A potential limitation of our study is the lack of pre-HAART and repeated during-HAART measurements of T cell activation. Because we only measured markers of T cell activation once and measured HAART-mediated CD4+ T cell changes retrospectively, we cannot prove that high levels of T cell activation predict lower CD4+ T cell gains. However, existing prospective data on untreated HIV-infected individuals show that our interpretation of a causal relationship is plausible. Another potential limitation is the male predominance and high prevalence of protease inhibitorbased regimens in our cohort, which may limit the generalizability of our findings to other patient populations.
 
Finally, we found several factors to be associated with persistent T cell activation, which suggest potential approaches to optimizing the immunologic responses to virologically suppressive HAART. First, we observed increased levels of CD8+ T cell activation in participants with lower pre-HAART nadir CD4+ T cell counts.

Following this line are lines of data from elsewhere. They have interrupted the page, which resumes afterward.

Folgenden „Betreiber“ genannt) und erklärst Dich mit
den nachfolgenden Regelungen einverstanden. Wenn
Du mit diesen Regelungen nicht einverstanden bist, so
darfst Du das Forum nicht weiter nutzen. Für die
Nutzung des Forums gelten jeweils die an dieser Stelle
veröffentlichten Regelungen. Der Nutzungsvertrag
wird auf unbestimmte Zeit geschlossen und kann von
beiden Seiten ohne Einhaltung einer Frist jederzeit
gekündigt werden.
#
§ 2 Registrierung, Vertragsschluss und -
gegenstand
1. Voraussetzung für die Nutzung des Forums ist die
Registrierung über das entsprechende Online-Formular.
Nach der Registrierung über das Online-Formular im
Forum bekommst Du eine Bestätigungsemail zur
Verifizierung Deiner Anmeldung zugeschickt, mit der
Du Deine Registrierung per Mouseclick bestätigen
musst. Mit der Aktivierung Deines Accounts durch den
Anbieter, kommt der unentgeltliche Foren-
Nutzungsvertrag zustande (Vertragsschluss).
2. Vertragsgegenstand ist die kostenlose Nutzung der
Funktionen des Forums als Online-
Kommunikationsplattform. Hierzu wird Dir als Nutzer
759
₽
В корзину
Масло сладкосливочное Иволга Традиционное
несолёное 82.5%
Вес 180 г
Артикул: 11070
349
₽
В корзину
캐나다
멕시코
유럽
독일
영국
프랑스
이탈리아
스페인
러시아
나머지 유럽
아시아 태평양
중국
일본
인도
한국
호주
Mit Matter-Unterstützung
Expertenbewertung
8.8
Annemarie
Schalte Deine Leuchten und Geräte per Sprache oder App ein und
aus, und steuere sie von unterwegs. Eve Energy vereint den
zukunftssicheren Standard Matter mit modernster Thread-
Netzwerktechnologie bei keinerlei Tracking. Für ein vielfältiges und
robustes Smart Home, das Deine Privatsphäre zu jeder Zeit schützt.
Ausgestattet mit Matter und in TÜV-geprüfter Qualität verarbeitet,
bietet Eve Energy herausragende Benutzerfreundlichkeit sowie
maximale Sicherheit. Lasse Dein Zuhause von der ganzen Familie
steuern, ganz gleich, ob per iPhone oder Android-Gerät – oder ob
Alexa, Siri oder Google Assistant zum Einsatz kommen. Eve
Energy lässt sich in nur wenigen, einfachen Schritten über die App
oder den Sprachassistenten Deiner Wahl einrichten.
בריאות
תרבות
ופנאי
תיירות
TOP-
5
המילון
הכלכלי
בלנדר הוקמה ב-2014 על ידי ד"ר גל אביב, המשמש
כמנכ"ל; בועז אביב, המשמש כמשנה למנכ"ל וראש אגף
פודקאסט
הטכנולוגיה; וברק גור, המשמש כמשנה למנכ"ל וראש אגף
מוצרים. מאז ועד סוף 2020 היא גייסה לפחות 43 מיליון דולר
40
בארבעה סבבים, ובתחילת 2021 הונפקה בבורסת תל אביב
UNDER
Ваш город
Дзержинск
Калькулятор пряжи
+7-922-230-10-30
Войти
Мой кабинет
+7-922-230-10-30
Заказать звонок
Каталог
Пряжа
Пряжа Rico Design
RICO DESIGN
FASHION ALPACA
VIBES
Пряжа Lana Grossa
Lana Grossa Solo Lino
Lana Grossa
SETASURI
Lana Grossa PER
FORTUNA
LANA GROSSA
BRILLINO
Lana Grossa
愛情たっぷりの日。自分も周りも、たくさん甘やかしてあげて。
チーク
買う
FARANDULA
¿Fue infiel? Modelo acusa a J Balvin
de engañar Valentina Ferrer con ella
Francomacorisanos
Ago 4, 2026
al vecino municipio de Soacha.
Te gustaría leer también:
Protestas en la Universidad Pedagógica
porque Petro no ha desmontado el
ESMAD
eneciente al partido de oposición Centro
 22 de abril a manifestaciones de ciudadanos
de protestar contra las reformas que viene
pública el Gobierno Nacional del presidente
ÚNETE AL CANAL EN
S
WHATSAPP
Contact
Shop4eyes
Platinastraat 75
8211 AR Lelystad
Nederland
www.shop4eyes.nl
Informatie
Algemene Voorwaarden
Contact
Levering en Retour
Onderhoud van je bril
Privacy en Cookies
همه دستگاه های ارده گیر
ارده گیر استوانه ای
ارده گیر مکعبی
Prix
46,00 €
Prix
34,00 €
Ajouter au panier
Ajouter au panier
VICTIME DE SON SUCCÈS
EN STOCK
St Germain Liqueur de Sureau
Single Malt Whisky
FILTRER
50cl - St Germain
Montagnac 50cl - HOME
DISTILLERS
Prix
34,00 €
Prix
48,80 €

This observation is consistent with a recent report of decreased responses to vaccination in HAART-treated patients with normal current CD4+ T cell counts but low CD4+ T cell nadirs and suggests that initiating therapy earlier in untreated patients might be associated with improved immunologic function. However, because levels of CD8+ T cell activation may decline even after several years of viral suppression, it is possible that the immunologic perturbations caused by delaying therapy may be reversible. Second, we observed increased CD8+ T cell activation in participants with frequent low-level viremia. This suggests that further suppression of viral replication resulting from intensification of HAART may provide some marginal immunologic benefits, as has been observed in 2 recent studies. Third, hepatitis C virus coinfection was associated with persistent T cell activation, which confirms the conclusions of work published elsewhere. This observation suggests that treatment of other chronic inflammatory diseases might improve immunologic responses to HAART. Fourth, because almost all of our participants had abnormal levels of CD8+ T cell activation, treatment of T cell activation itself with immunomodulatory medications might be beneficial in HAART-treated patients with sustained viral suppression. In a recent trial, patients with early HIV infection who were treated with HAART plus 8 weeks of cyclosporin achieved and maintained much higher CD4+ T cell counts and levels of HIV-specific immune responses than did patients treated with HAART alone. Although trials of cyclosporin in chronically infected patients with varying degrees of viral suppression have failed to show benefit, future trials of immunomodulators may hold promise if they are targeted at chronically infected patients maintaining viral suppression.
 
In summary, we have shown that abnormal levels of T cell activation exist in most patients experiencing long-term HAART-mediated viral suppression and that the extent of activation is associated with treatment-associated CD4+ T cell gains. Improving our understanding of how HIV activates the immune system may lead to the development of more-specific adjuvants to HAART that reverse the immunologic perturbations caused by HIV infection.